The Truth about Power Laws: Theory and Reality
Xiaojun Zhang, Zheng He, Liwei Zhang, Lez Rayman-Bacchus, Yue Xiao,, Shuhui Shen

TL;DR
This paper challenges the universality of power laws in complex networks by proposing a theoretical framework, analyzing birth-and-death networks, and identifying factors affecting the observability of power law features.
Contribution
It introduces a generic theoretical framework for examining power laws, analyzes birth-and-death networks, and highlights the impact of network size and node disappearance on power law detection.
Findings
Birth-and-death networks exhibit power law tails in degree distributions.
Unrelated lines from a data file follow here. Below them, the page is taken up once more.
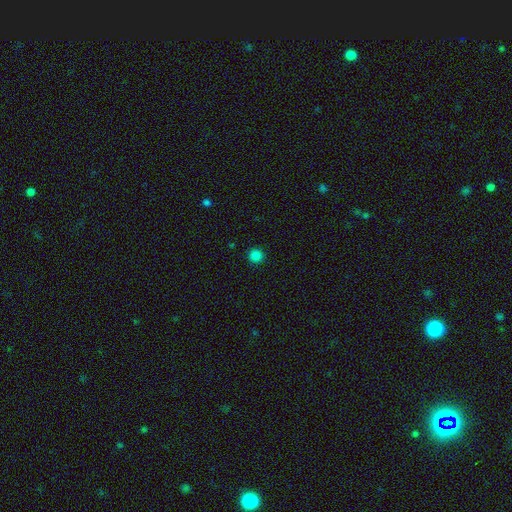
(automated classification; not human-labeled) Smooth or featured? smooth (83%)
How rounded? round (95%)
Merging? none (92%)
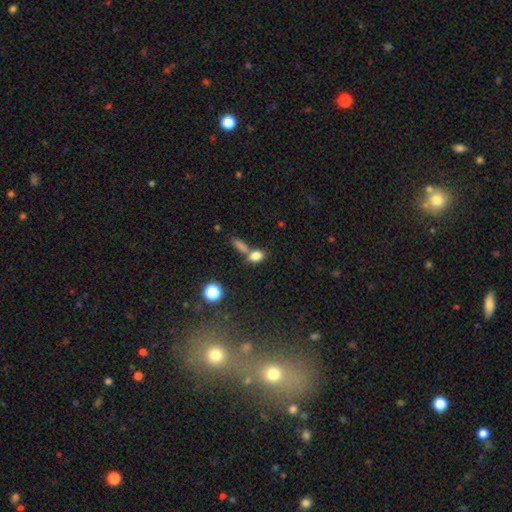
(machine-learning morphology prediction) Smooth or featured?
  - smooth: 80% *
  - star or artifact: 12%
  - featured or disk: 8%
How rounded?
  - in between: 76% *
  - round: 18%
  - cigar-shaped: 6%
Merging?
  - none: 44% *
  - merger: 41%
  - minor disturbance: 10%
  - major disturbance: 5%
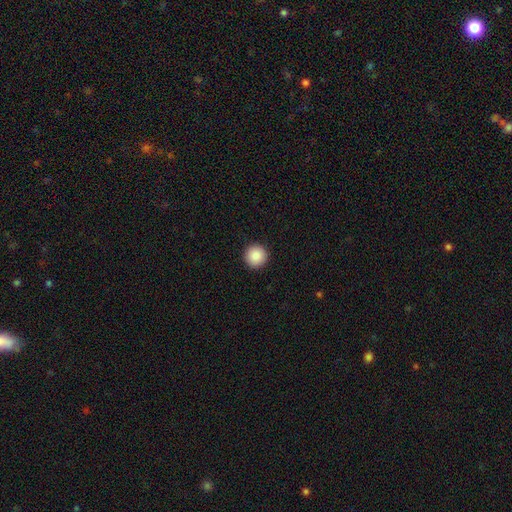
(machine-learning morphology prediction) Smooth or featured? Predicted: smooth (p=0.89). How rounded? Predicted: round (p=0.96). Merging? Predicted: none (p=0.94).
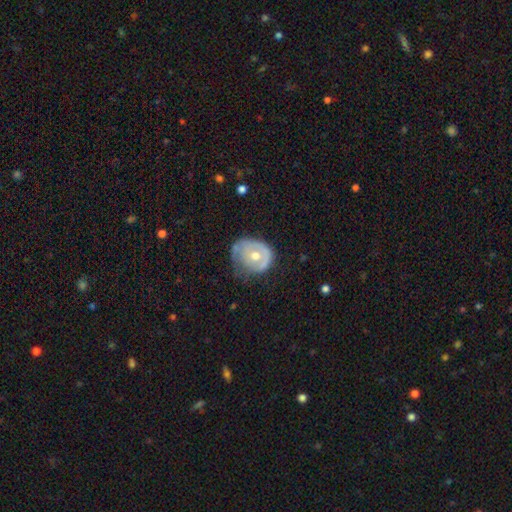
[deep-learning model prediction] smooth-or-featured: featured or disk: 56% | smooth: 38% | star or artifact: 6%
  disk-edge-on: no: 96% | yes: 4%
    bar: no: 87% | weak: 10% | strong: 3%
    has-spiral-arms: no: 59% | yes: 41%
    bulge-size: moderate: 69% | small: 26% | large: 3% | none: 1% | dominant: 1%
  merging: none: 41% | minor disturbance: 36% | major disturbance: 20% | merger: 2%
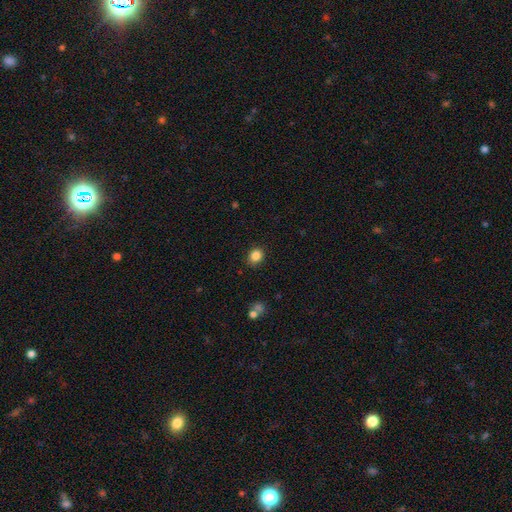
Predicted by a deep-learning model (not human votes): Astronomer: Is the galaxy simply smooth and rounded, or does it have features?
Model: smooth — 85%.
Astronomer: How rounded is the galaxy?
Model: round — 68%.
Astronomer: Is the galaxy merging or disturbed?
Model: none — 88%.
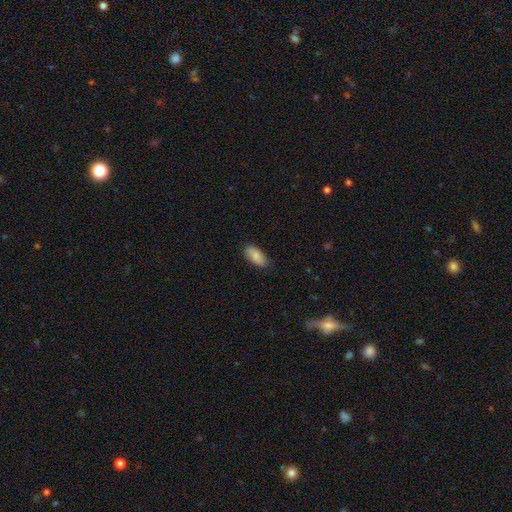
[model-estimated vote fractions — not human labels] This appears to be a smooth galaxy with no disk features (86%) that is in between round and cigar-shaped (90%). Merging: none (84%).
Network size reduction and higher node disappearance probability hinder power law observation.
Observing the asymptotic behavior within effective intervals is an effective detection method.
Abstract
Consensus about the universality of the power law feature in complex networks is experiencing profound challenges. To shine fresh light on this controversy, we propose a generic theoretical framework in order to examine the power law property. First, we study a class of birth-and-death networks that is ubiquitous in the real world, and calculate its degree distributions. Our results show that the tails of its degree distributions exhibits a distinct power law feature, providing robust theoretical support for the ubiquity of the power law feature. Second, we suggest that in the real world two important factors, network size and node disappearance probability, point to the existence of the power law feature in the observed networks. As network size reduces, or as the probability of node disappearance increases, then the power law feature becomes increasingly difficult to observe. Finally,…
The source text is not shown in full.